Nagarjuna's Madras Curry

When I first came to London, as a carnivorous Carnatic lad, I was compelled to choose between only three types of curry.
 Korma was too mild. Phaal blew your arse off. Madras was in between. 
(Goan Vindaloo is sour-sweet shite and only suitable for spoiled pork)
I wish I could say I always chose Madras, more especially as that's where I'm from. Sadly, I didn't. I'd drink till closing time and then order Phaal at the tandoori. 
However, when it came to Soteriological Epistemologies, I was partial to Buddhism- Jainism was constipating, Hinduism crapulous, but Buddhism was just right especially after I learnt to economise by getting drunk only on an empty stomach and could nurse a hangover with the comforting thought that-
Whatever is dependently co-arisen, 
That is explained to be emptiness. 
That, being a dependent designation, 
Is itself the middle way. 
Nagarjuna (MMK XXIV : 18)
What's more, a mid-morning hair of the dog shows you that Sansara really is Nirvana.
However, in omitting my post pub Curry, I now realize I showed a lack of true Vivek. Curry is important for understanding Nagarjuna. Not Curry, the dish, but Haskell Curry the logician.
Here's an example of Curry's paradox.
'If this sentence is true, then Nagarjuna's Madhyamika is a Madras Curry.'
With a two cornered Logic, with an excluded middle, this sentence is true even  if Nagarjuna was actually from Andhra & cooked Phaal.
A four cornered Logic need not be dialethic if there is some intensional criteria (rather than a conditional) such that two corners have a pragmatics (i.e. an interpretation or uniformly presentable ideal of a certain sort) which can be shown to be empty or asymptotically approach emptiness. However, because Set theory uses extensional definitions, and thus can't distinguish between the recursive and the recursively enumerable, it is condemned to glutty or gappy pragmatics.
Nagarjuna has Scriptural authority to make emptiness intensional in a particular way which side-steps problems caused by Time. Being a brainy guy, he formulates a Curry type tetralemma which omits mention of this Scriptural authority and yet which entails nothing he doesn't assent to.
This annoys the fuck out of the Nyaya pundits but doesn't blow the arse out of ontology and that's why Umasvati and Sankara, in their different ways, do something similar for their own traditions.
But this doesn't mean Nagarjuna is always a Madras Curry.
For incautious Westerner's he's viciously Phaal.
Take the case of Graham Priest, who has proposed an 'Inclosure Schema' to tackle various types of paradoxes, like the sorites. But we know it can't tackle, or even effectively spot, Curry paradoxes.
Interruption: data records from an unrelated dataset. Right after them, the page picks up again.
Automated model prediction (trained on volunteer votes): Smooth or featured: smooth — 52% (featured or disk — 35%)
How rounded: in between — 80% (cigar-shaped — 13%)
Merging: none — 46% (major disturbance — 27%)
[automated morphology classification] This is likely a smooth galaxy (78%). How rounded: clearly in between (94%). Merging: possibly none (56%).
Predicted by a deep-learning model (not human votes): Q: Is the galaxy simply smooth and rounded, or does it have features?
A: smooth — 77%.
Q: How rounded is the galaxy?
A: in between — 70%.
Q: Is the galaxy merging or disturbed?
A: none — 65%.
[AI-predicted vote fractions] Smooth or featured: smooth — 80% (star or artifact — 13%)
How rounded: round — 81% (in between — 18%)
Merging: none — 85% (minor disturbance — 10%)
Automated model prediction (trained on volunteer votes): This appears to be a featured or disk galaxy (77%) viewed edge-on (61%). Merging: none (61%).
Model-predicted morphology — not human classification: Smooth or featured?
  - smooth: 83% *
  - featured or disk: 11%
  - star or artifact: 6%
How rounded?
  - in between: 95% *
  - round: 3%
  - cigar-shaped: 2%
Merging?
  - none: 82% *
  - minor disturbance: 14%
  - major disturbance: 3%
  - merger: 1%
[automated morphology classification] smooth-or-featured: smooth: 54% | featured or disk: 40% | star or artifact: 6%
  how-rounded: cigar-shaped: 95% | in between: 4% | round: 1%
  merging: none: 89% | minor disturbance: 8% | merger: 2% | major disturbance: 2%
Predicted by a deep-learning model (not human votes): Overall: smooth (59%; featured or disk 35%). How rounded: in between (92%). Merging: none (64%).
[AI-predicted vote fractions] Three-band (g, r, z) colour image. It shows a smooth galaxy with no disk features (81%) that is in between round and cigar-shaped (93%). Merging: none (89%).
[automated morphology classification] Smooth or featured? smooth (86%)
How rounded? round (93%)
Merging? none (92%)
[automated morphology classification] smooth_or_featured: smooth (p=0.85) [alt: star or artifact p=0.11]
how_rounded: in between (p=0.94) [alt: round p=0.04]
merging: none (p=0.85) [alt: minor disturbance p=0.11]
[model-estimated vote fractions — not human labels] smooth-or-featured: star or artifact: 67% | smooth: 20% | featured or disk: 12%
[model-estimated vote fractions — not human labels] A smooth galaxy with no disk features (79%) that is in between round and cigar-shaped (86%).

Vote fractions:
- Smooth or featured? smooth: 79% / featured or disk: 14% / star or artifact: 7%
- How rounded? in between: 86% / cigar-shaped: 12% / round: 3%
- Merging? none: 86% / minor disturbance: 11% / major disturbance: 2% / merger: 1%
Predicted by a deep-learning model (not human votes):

So what could be funnier than watching Priest tackle Nagarjuna because we know in advance that he is chewing on, not Korma or Madras, but blow-your-arse-off Phaal?
Let's play the video-

This is Priest (with Jay Garfield) on Nagarjuna
'The contradictions at the limits of thought have a general and bipartite structure. The first part is an argument to the effect that a certain view, usually about the nature of the limit in question, transcends that limit (cannot be conceived, described, etc.). 
This is Transcendence. The other is an argument to the effect that the view is within the limit-Closure. Often, this argument is a practical one, based on the fact that Closure is demonstrated in the very act of theorizing about the limits. At any rate, together, the pair describe a structure that can conveniently be called an inclosure: a totality, Q and an object, o, such that o both is and is not in Q. On closer analysis, inclosures can be found to have a more detailed structure. At its simplest, the structure is as follows. The inclosure comes with an operator, 8, which, when applied to any suitable subset of Q, gives another object that is in Q (that is, one that is not in the subset in question, but is in Q). Thus, for example, if we are talking about sets of ordinals, 8 might apply to give us the least ordinal not in the set. If we are talking about a set of entities that have been thought about, 8 might give us an entity of which we have not yet thought. The contradiction at the limit arises when 8 is applied to the totality Q itself. For then the application of 8 gives an object that is both within and without Q: the least ordinal greater than all ordinals, or the unthought object...
Central to Nagarjuna's understanding of emptiness as immanent in the conventional world is his doctrine of the emptiness of emptiness. That, we have seen, is what prevents the two truths from collapsing into an appearance/reality or phenomenon/noumenon distinction. But it is also what generates the contradictions characteristic of philosophy at the limits. We have encountered two of these, and have seen that they are intimately connected. The first is a paradox of expressibility: linguistic expression and conceptualization can express only conventional (Vyavaharika) truth; the ultimate truth (Paramaartha)  is that which is inexpressible and that which transcends these limits. So it cannot be expressed or characterized. But we have just done so. The second is a paradox of ontology: all phenomena, Nagarjuna argues, are empty, and so ultimately have no nature (svabhava) . But emptiness is, therefore, the ultimate nature of things. So they both have and lack an ultimate nature. 
That these paradoxes involve Transcendence should be clear. In the first case, there is an explicit claim that the ultimate truth transcends the limits of language and of thought. In the second case, Nagarjuna claims that the character of ultimate reality transcends all natures. That they also involve Closure is also evident. In the first case, the truths are expressed and hence are within the limits of expressibility; and in the second case, the nature is given and hence is within the totality of all natures. 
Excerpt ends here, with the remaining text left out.